About the Tibbetts Awards

The Tibbetts Awards are named after Roland Tibbetts, who was instrumental in developing the SBIR program. Widely acknowledged as the founder of the SBIR Program, Roland Tibbetts, was appointed as the Senior Program Officer at the National Science Foundation (NSF) in 1972. As an NSF program manager, Tibbetts was known as a task master with well-honed instincts for enabling potentially game-changing projects. He also recognized the importance of small, high-tech firms to the economy. Tibbetts sought to direct a greater share of the NSF research and development budget to small businesses, and envisioned an innovative program with a 3-phase structure to foster the R&D of small, high-tech businesses and push them to realize their commercial potential. This program served as the basis of the Small Business Innovation Research (SBIR) program signed into law on July 22, 1982.

The SBA recognizes companies, organizations and individuals who exemplify the spirit and intent of the SBIR/STTR programs with the Tibbetts Awards. These awards not only recognize the successes but help document the economic, technical, and societal benefits from SBIR/STTR funding. Winners are selected based on the economic or societal impact of their technological innovation, and the extent to which that innovation served federal R&D needs, encouraged diverse participation, and increased the commercialization of federal research.

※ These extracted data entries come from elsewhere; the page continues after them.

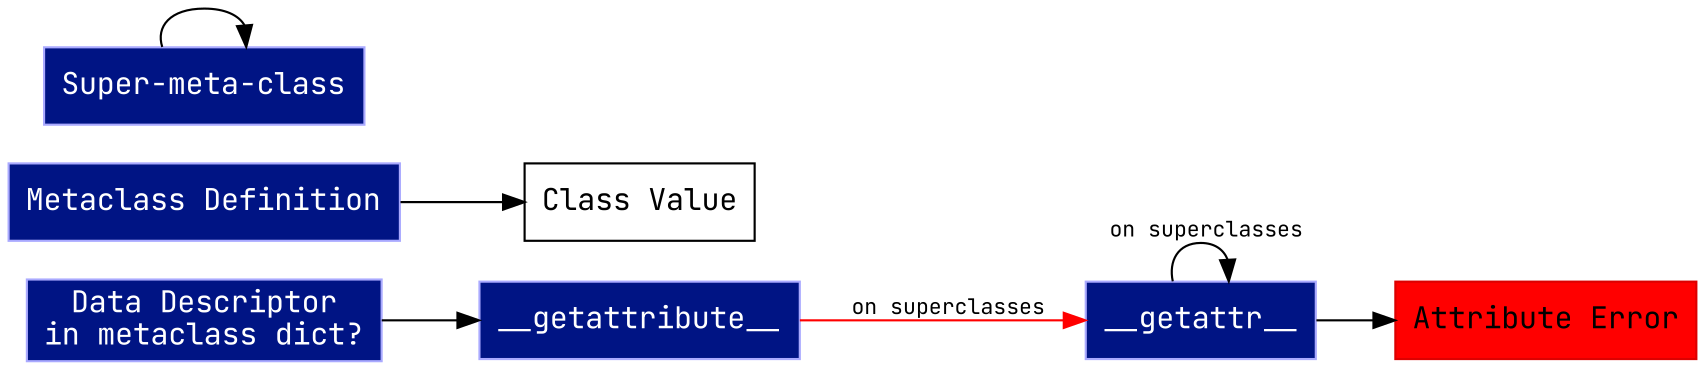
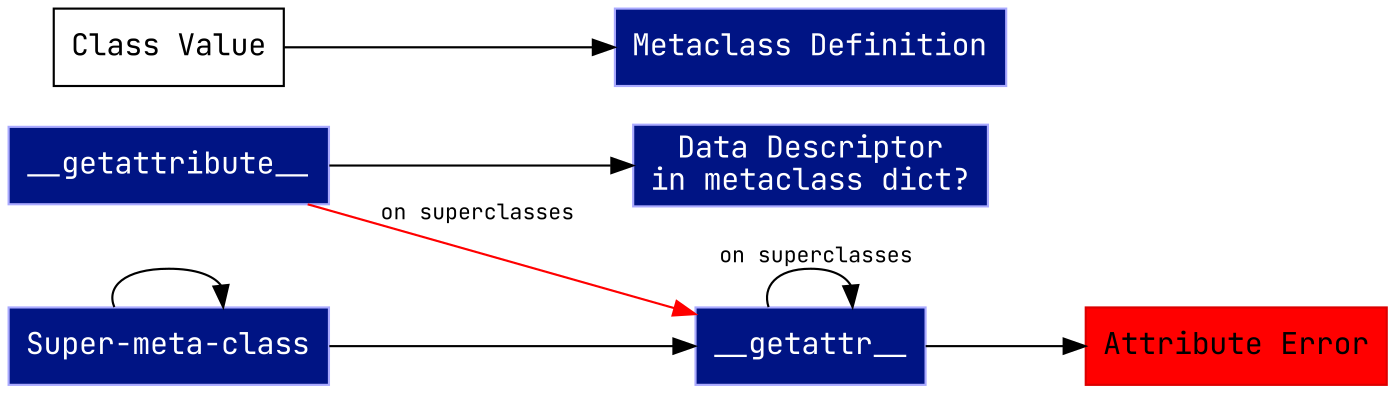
  digraph {
    fontname="JetBrains Mono"
    rankdir=LR
    node [color="#aaaaff" fillcolor="#001484" fontcolor=white fontname="JetBrains Mono" shape=box style=filled]
    edge [fontname="JetBrains Mono" fontsize=10]
    n1 [label="Data Descriptor\nin metaclass dict?"]
    n2 [label="Class Value" color="" fillcolor="" fontcolor="" style=""]
    n3 [label="Metaclass Definition"]
    n4 [label=__getattr__]
    n5 [color="#dd000" fillcolor=red label="Attribute Error" fontcolor=""]
    n6 [label=__getattribute__]
    n7 [label="Super-meta-class"]
-   n3 -> n2
+   n2 -> n3
    n4 -> n4 [label=" on superclasses"]
    n4 -> n5
-   n1 -> n6
+   n6 -> n1
    n6 -> n4 [color=red label=" on superclasses" weight=0.9]
+   n7 -> n4
    n7 -> n7
  }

There are two types of Tibbetts Awards: awards for businesses that have received SBIR Phase I or Phase II awards, and awards for individuals and organizations who have supported the SBIR Program.

Individual or Organization Nomination


Individuals/organizations are evaluated based on unique, long-term service, creation and/or initiation of new programs, and/or advocacy of the SBIR programs.

Companies are evaluated on how they leveraged the SBIR investment and program to stimulate technical innovation, generate business impacts, and spur broader social and economic benefits.